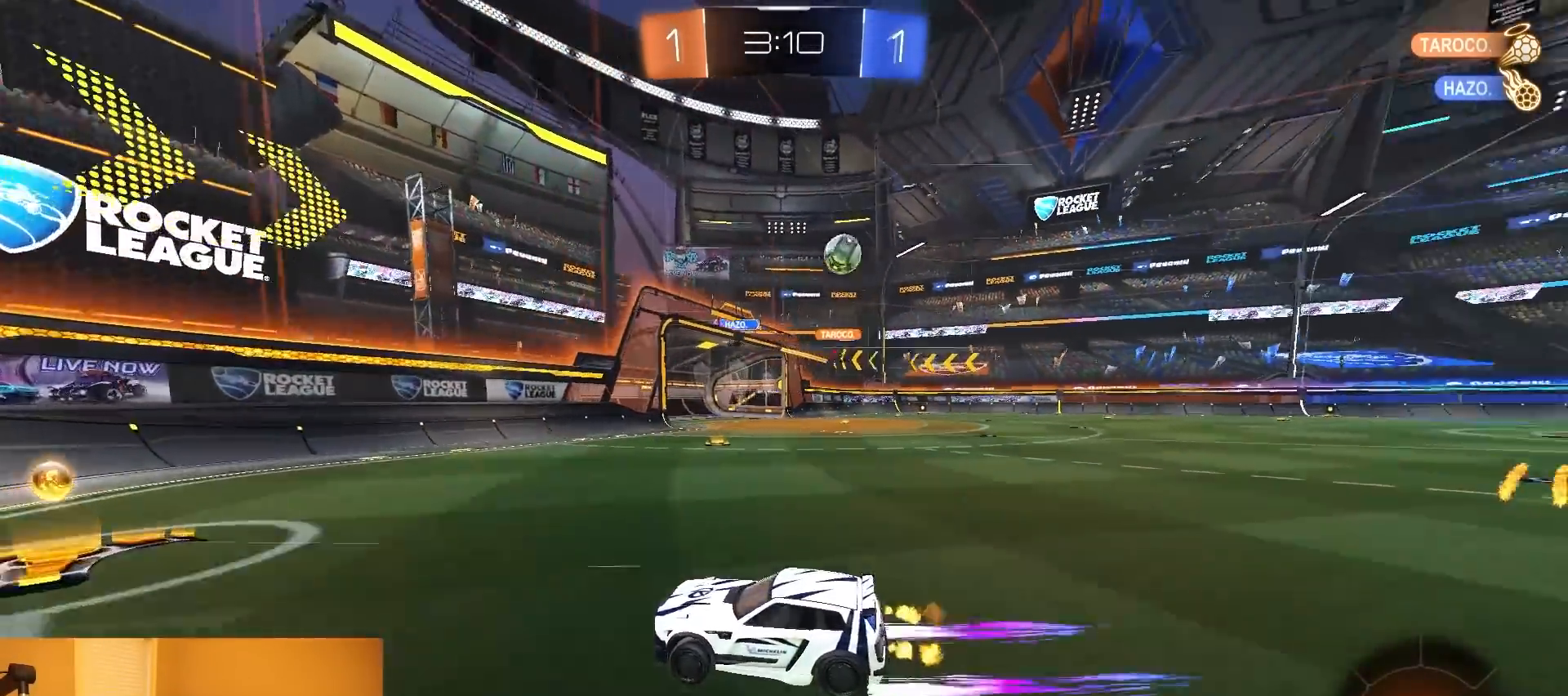
{"buttons": ["R1", "R2"], "left_stick": "left", "right_stick": "center", "events": [[67, "left_stick", "left"], [83, "SQUARE", "down"], [250, "SQUARE", "up"], [500, "R1", "down"]]}
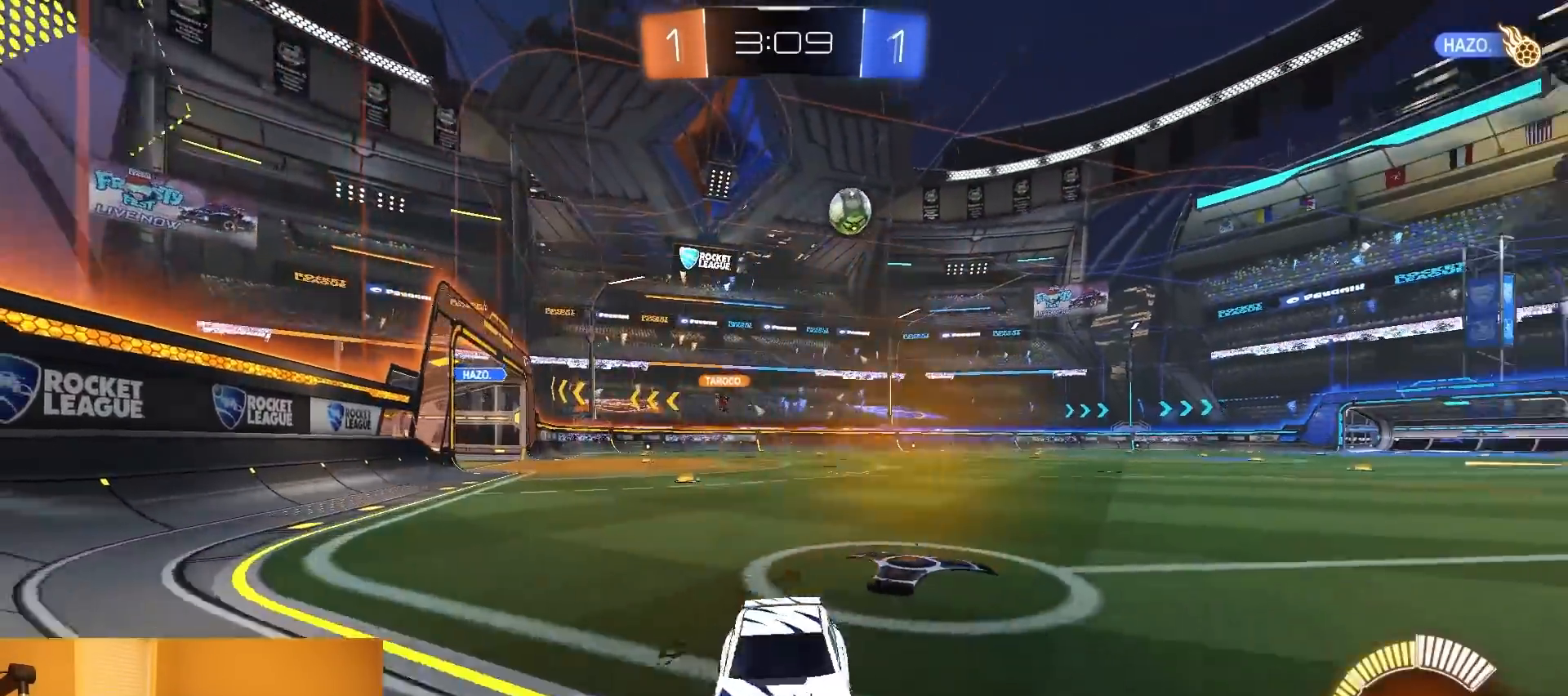
{"buttons": ["R2"], "left_stick": "left", "right_stick": "center"}
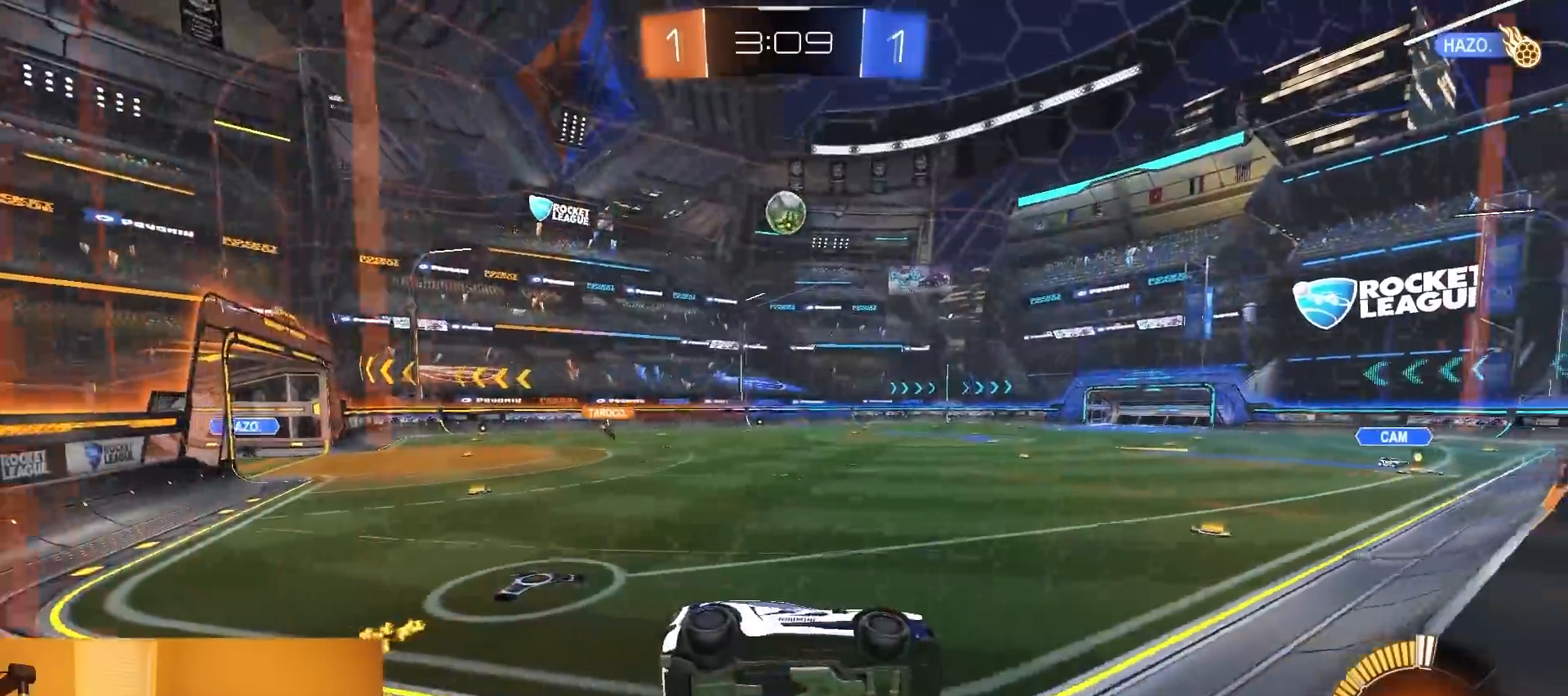
{"buttons": ["CROSS", "R2"], "left_stick": "down-left", "right_stick": "center", "events": [[133, "left_stick", "right"], [483, "CROSS", "down"], [483, "left_stick", "down-left"]]}
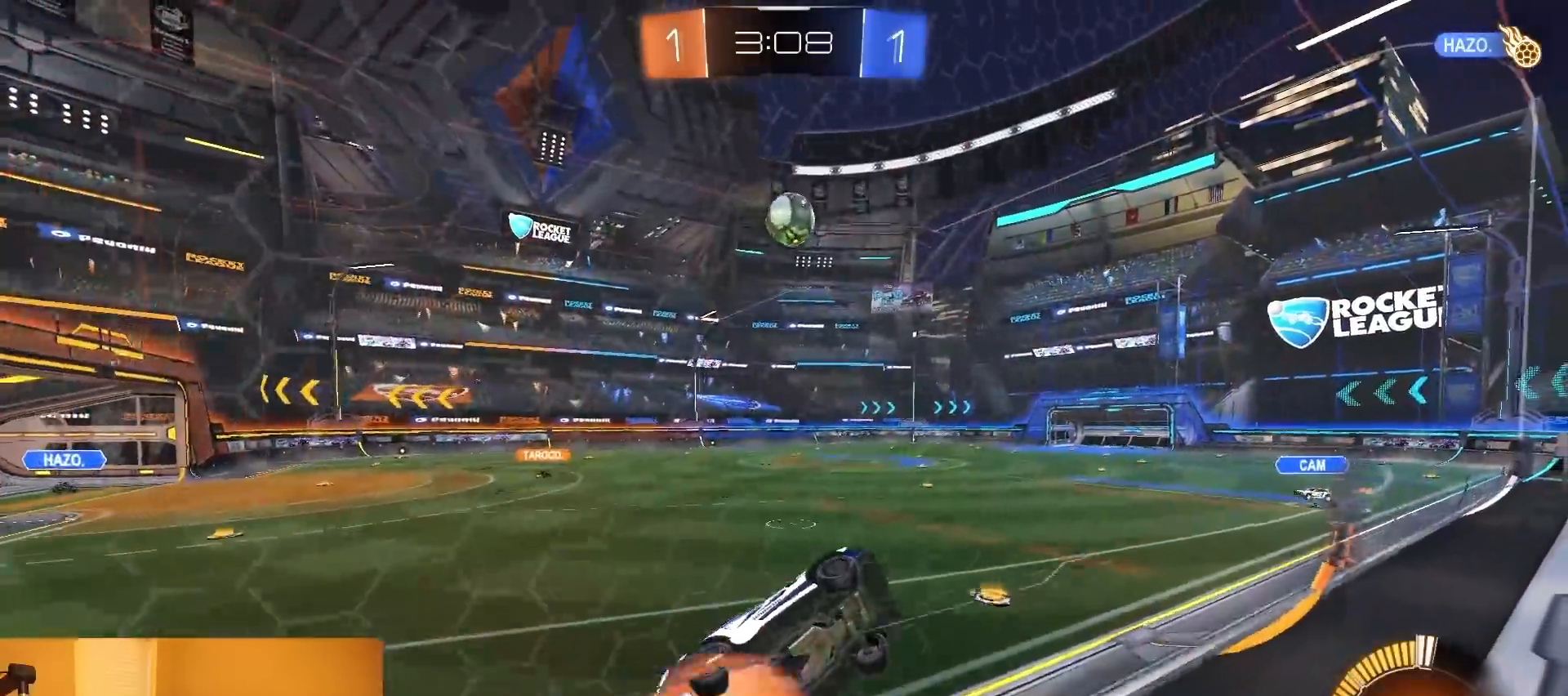
{"buttons": ["CIRCLE", "L1", "R2"], "left_stick": "up-left", "right_stick": "center", "events": [[17, "R1", "down"], [83, "CIRCLE", "down"], [83, "CROSS", "up"], [200, "left_stick", "left"], [317, "left_stick", "up-left"], [383, "R1", "up"], [483, "L1", "down"]]}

» Exercise aim: Please copy out each line above exactly as written, but not the pictures.

» Reply to the exercise:
{"buttons": ["R1", "R2"], "left_stick": "left", "right_stick": "center", "events": [[67, "left_stick", "left"], [83, "SQUARE", "down"], [250, "SQUARE", "up"], [500, "R1", "down"]]}
{"buttons": ["R2"], "left_stick": "left", "right_stick": "center"}
{"buttons": ["CROSS", "R2"], "left_stick": "down-left", "right_stick": "center", "events": [[133, "left_stick", "right"], [483, "CROSS", "down"], [483, "left_stick", "down-left"]]}
{"buttons": ["CIRCLE", "L1", "R2"], "left_stick": "up-left", "right_stick": "center", "events": [[17, "R1", "down"], [83, "CIRCLE", "down"], [83, "CROSS", "up"], [200, "left_stick", "left"], [317, "left_stick", "up-left"], [383, "R1", "up"], [483, "L1", "down"]]}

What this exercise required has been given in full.